Il taterillo del Senegal (Taterillus pygargus Cuvier, 1838) è un roditore della famiglia dei Muridi diffuso nell'Africa occidentale.[1][2]
| Stato di conservazione | |
|---|---|
Rischio minimo[1] | |
| Classificazione scientifica | |
| Dominio | Eukaryota |
| Regno | Animalia |
| Phylum | Chordata |
| Classe | Mammalia |
| Superordine | Euarchontoglires |
| Ordine | Rodentia |
| Sottordine | Myomorpha |
| Superfamiglia | Muroidea |
| Famiglia | Muridae |
| Sottofamiglia | Gerbillinae |
| Genere | Taterillus |
| Specie | T.pygargus |
| Nomenclatura binomiale | |
| Taterillus pygargus Cuvier, 1838 | |
Roditore di piccole dimensioni, con la lunghezza della testa e del corpo tra 102 e 134 mm, la lunghezza della coda tra 128 e 165 mm, la lunghezza del piede tra 28 e 31,5 mm, la lunghezza delle orecchie tra 17 e 22 mm e un peso fino a 68 g.[3]
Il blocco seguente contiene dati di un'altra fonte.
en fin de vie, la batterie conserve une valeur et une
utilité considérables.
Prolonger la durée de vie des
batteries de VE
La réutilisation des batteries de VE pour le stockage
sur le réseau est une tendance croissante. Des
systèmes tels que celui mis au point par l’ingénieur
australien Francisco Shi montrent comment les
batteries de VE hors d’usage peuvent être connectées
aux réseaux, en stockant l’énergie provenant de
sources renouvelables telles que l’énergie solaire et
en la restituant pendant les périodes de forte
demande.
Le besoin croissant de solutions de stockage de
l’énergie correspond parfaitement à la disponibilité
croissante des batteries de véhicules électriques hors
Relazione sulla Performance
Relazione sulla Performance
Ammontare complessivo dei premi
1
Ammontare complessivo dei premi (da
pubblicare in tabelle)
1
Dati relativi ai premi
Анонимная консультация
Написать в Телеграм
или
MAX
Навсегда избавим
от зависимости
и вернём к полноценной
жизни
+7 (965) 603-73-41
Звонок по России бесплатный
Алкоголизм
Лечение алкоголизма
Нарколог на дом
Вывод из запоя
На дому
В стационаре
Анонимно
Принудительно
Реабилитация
Le parti superiori sono fulvo chiare con la base dei peli grigia mentre sono più pallide e con la base dei peli bianca lungo i fianchi. Le parti ventrali e le zampe sono bianche. Sono presenti una macchia bianca sopra ogni occhio e una dietro ogni orecchio. La coda è più lunga della testa e del corpo, è fulva sopra e bianca sotto e termina con un ciuffo di lunghi peli bruni. Il cariotipo è 2n=22-23 FN=40.
È una specie terricola e notturna. Costruisce sistemi di tane e cunicoli profondi fino a 35 cm.
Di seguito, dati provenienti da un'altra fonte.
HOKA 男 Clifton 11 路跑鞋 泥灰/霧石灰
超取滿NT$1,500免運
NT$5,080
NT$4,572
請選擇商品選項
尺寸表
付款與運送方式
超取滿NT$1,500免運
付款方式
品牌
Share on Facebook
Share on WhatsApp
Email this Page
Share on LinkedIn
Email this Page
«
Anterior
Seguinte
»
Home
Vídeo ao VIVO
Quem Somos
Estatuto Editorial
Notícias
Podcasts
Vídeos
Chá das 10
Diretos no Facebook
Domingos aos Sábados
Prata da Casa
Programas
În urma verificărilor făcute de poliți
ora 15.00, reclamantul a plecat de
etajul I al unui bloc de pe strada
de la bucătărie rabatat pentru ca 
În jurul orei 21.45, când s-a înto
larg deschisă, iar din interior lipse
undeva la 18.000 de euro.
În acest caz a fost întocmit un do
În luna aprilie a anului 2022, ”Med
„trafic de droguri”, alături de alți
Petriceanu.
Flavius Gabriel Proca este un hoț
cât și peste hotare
Si nutre di granaglie ed insetti.
Si riproduce alla fine della stagione delle piogge. Le femmine danno alla luce 4-6 piccoli dopo 26 giorni di gestazione. I maschi raggiungono la maturità sessuale dopo 12 settimane mentre le femmine dopo solo 8 settimane.
Questa specie è diffusa nel Senegal, Gambia, Mauritania meridionale, Niger sud-occidentale e Nigeria nord-occidentale.
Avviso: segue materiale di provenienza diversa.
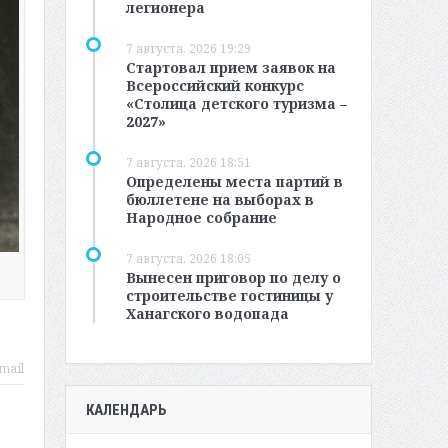
легионера
7 августа, 2026 19:29
Стартовал прием заявок на
Всероссийский конкурс
«Столица детского туризма –
2027»
7 августа, 2026 18:51
Определены места партий в
бюллетене на выборах в
Народное собрание
7 августа, 2026 18:05
Вынесен приговор по делу о
строительстве гостиницы у
Ханагского водопада
mail
КАЛЕНДАРЬ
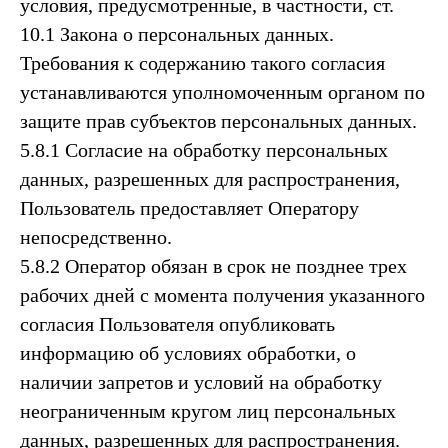
условия, предусмотренные, в частности, ст.
10.1 Закона о персональных данных.
Требования к содержанию такого согласия
устанавливаются уполномоченным органом по
защите прав субъектов персональных данных.
5.8.1 Согласие на обработку персональных
данных, разрешенных для распространения,
Пользователь предоставляет Оператору
непосредственно.
5.8.2 Оператор обязан в срок не позднее трех
рабочих дней с момента получения указанного
согласия Пользователя опубликовать
информацию об условиях обработки, о
наличии запретов и условий на обработку
неограниченным кругом лиц персональных
данных, разрешенных для распространения.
Vive nelle savane boscose e in arbusteti spinosi in zone con precipitazioni annue madie tra 300 e 800 mm. Si trova anche in aree coltivate, dune sabbiose di recente formazione e terreni poveri di argilla.
La IUCN Red List, considerato il vasto areale, la tolleranza alle modifiche ambientali e la popolazione numerosa, classifica T.pygargus come specie a rischio minimo (LC).[1]